One possible reason the textbook fails to give the reason for the correctness of this algorithm is that the authors thought it would be above the average reader's level. So I wanted to see if you can at least pose the problem rigorously, which is both a necessary and a significant step towards the solution.
OK, one way to define the
kth digit (k = 1, 2, ...) of n base b counting from the right is (n / b
k-1) % b. Here (x / y) is the result of integer division and (x % y) is the remainder when x is divided by y (borrowing the notation from the C programming language). Indeed, (n / b
k-1) is n without the rightmost k - 1 digits, and % b returns the last digit of the result. For example, the 3rd (from the right) digit of 1354 is (1354 / 100) % 10 = 13 % 10 = 3.

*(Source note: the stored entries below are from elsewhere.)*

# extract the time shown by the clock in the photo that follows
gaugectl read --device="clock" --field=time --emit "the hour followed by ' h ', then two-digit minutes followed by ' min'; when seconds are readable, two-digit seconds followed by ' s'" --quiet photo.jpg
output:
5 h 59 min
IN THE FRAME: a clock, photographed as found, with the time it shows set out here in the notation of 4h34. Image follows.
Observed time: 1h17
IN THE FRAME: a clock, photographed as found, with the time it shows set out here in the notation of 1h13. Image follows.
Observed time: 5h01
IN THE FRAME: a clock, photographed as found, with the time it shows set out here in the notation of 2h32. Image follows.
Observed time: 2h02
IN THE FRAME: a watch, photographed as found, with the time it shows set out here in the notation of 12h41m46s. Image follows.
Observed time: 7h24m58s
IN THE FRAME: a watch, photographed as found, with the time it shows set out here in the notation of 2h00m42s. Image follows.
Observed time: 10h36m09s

The algorithm repeatedly divides n by b and takes the remainder of the result. According to the algorithm, the
kth digit of n is $\displaystyle \underbrace{[(\dots((n/b)/b)/\dots)/b]}_{k-1\text{ divisions}}\mathbin{\%}b$.

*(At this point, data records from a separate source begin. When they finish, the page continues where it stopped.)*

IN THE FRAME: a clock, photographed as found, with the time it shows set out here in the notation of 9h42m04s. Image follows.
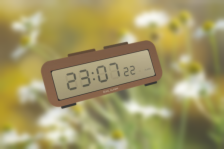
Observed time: 23h07m22s
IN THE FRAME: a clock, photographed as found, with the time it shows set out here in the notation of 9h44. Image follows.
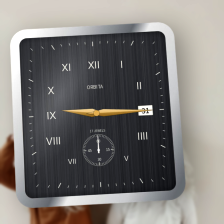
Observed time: 9h15
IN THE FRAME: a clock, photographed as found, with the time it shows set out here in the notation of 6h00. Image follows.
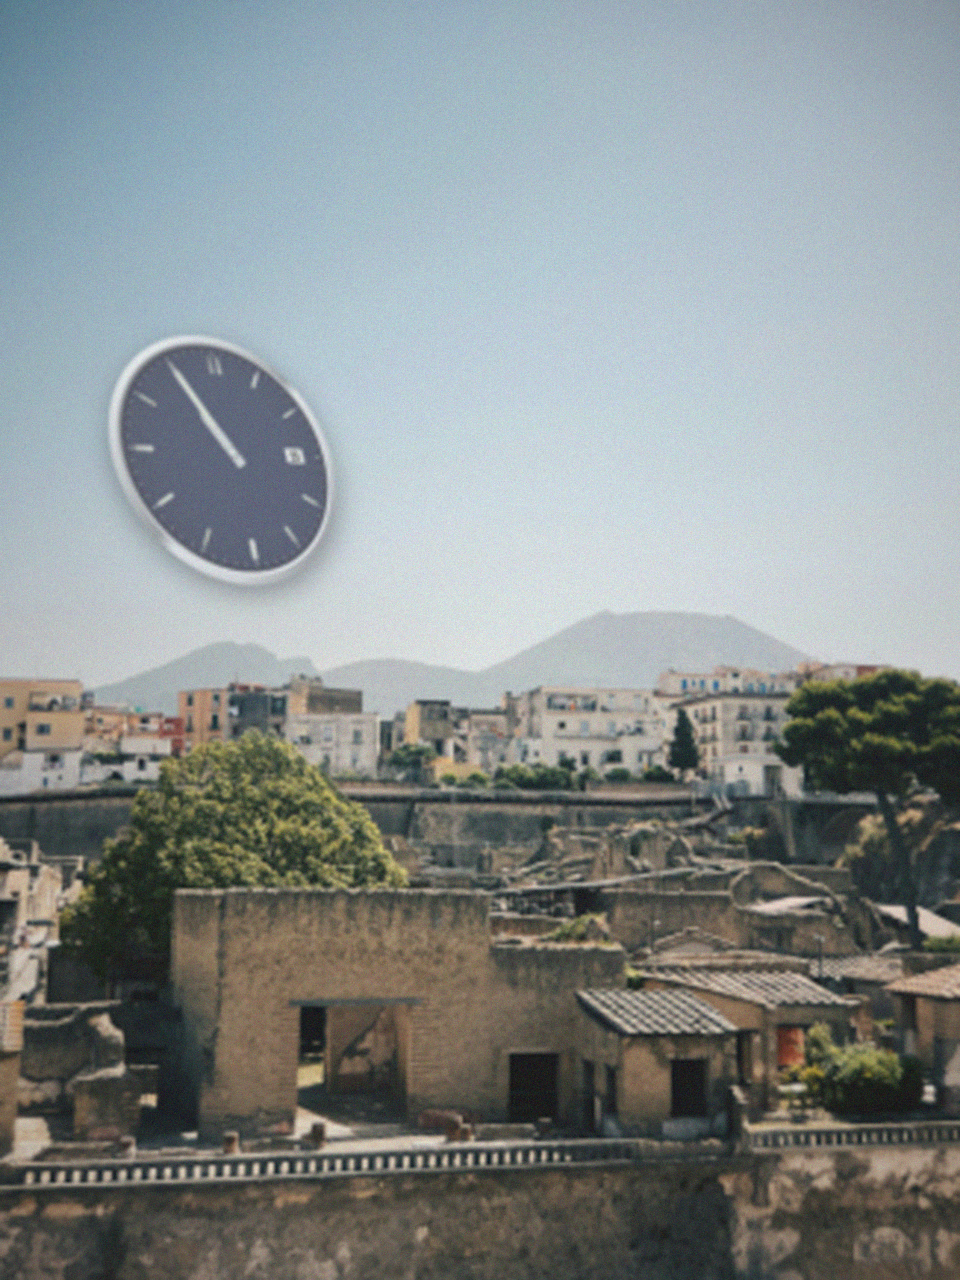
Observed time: 10h55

Now, $\displaystyle (\dots((n/b)/b)/\dots)/b=n/b^{k-1}$. This can be shown as follows. We have $\displaystyle x/y=\left\lfloor\frac{x}{y}\right\rfloor$ where $\displaystyle \lfloor\cdot\rfloor$ is the
floor function, $\displaystyle x/y$ is integer division and $\displaystyle \frac{x}{y}$ is regular division. And
Wikipedia claims that $\displaystyle \left\lfloor \frac{\lfloor x/m\rfloor}{n} \right\rfloor = \left\lfloor \frac{x}{mn} \right\rfloor$ for positive integers m, n and arbitrary real number x, i.e., (x / m) / n = (x / mn).
Thus, the
kth digit of n returned by the algorithm is (n / b
k-1) % b, which is exactly the definition.
Thinking again about this, it's not unreasonable to adopt the definition that the digits of n base b are the ones returned by this algorithm; then there is nothing to prove! Of course, if the definition is different from the ones above, then the proof has to change accordingly.